The Wrecks on the other side of the church also acted, backing away from the windows in consternation. Tam glanced at Rand. They had not seen what happened to their cohorts. But they somehow knew. A chemical trace. Pheromones, or something like it. A primitive form of communication that worked, for the Wrecks, as effectively as a squad leader shouting orders.
Watching people burn was a reality check. Even if they were undead, they looked and moved like human beings. After that, the remaining Wrecks checked the fallen for something to eat. By doing this they would pass on their “genetic memory”. But the Wrecks in the middle of the blast had been too badly burned. They were abandoned. So there was a way to circumnavigate that strange, superhuman ability.
Rand’s phone rang. He answered it. “Zelinski. Yeah, we’re alive. No, no incidents. How about you? That’s great, good for you. Okay. Okay. But listen, there’s a lot more Wreck activity here. I mean, they’re everywhere. You’ve got to take care… what? Oh, okay then. We’re at a church in Varsity…”
“Infinite Goodness,” said Tam.
“Church of Infinite Goodness,” Rand repeated with palpable irony. “We might have to back up. We’ll be nearby somewhere.” He hung up. There was a puzzled look on his face. He looked at Tam and said, “He said we don’t need to worry about him.”
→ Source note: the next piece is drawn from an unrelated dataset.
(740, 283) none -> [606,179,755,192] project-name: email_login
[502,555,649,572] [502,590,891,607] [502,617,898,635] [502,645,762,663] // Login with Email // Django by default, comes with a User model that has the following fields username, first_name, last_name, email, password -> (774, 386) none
Tam was about to ask whether they should do something about the wounded when a Wreck opened the door and got into the back seat. While she and Tam were focused on the horrors in front of them, the wily bastard had just walked up behind the car. How it was still able to use a car door was a philosophical question right now, because it had reached right in and almost got Tam in its claws in a matter of seconds. She didn’t even see it. It was Rand’s reaction, as much as anything else, that got her moving. He said “Shit!” through grated teeth and started slamming it with his fist. Tam screamed and jumped out of the car.
The Wreck wasn’t after Rand, so it didn’t stay inside like a wasp that buzzes around until your husband deals with it. It came at Tam again. Jesus Christ, it was a child. It was no more than five feet tall and was wearing pyjamas. One of its arms was heavily bandaged. The face, the colour of a uniform bruise. Eyes soulless, demonic. It was close. Really close. Tam staggered back. She had chilli sauce in a spray bottle… in the car. An iron bar. Also in the car. Everything was inside the fucking car. It seemed that no matter how well-prepared she felt, something kept getting through her defences simply because her concentration slipped for a second. She was a truly hopeless Apocalypse survivor.
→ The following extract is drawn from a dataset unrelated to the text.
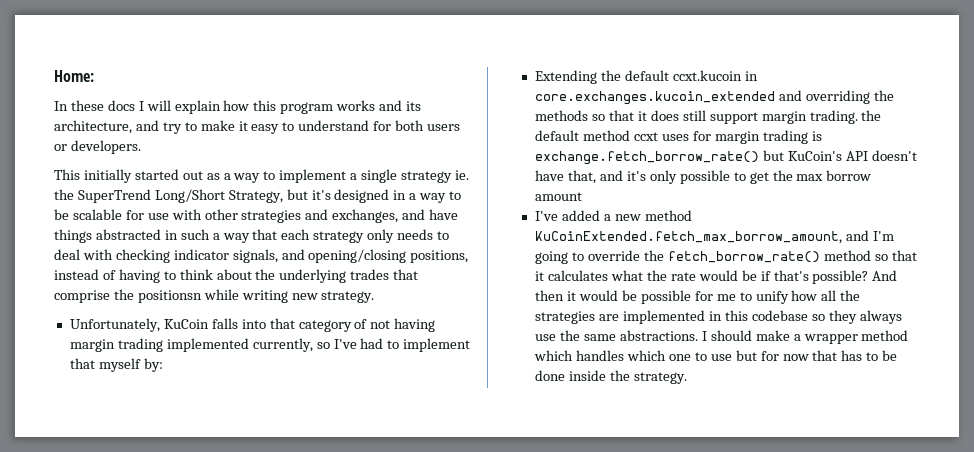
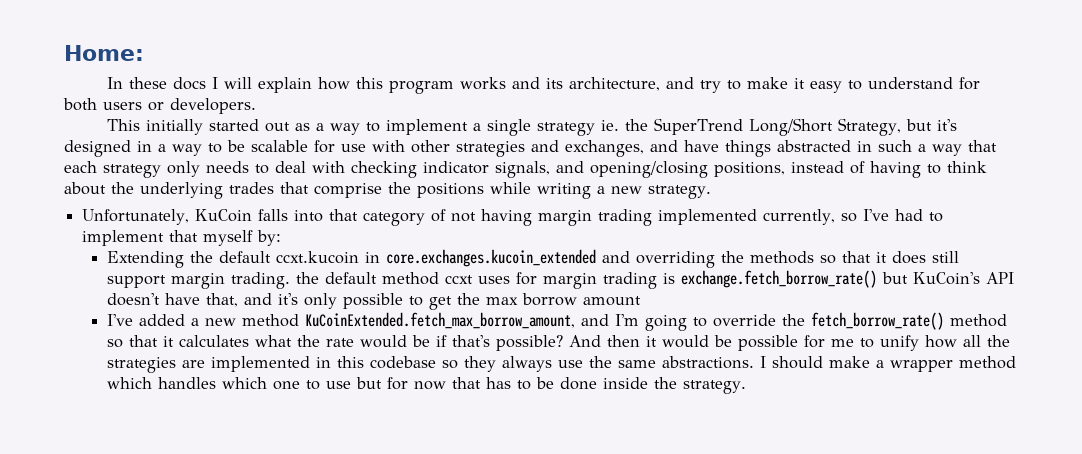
[137,290,202,303] positionsn -> [417,183,484,198] positions
(288, 296) none -> [597,186,605,194] a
Rand tackled the little beast. The two of them hit the ground. He struggled to pin its arms down. “Get in the car,” he shouted.
Tam’s screams and all the movement had attracted the Wrecks around the church, and they were coming fast. She got in, slammed the door, locked everything. And knew that wasn’t good enough. They would get in. She wriggled into the driver’s seat. The first of the Wrecks slammed into the side window and looked at her. She was still in her elephant mask but her human sound and movement were a giveaway. The disguise method was a balancing act and she’d blown it a long time ago.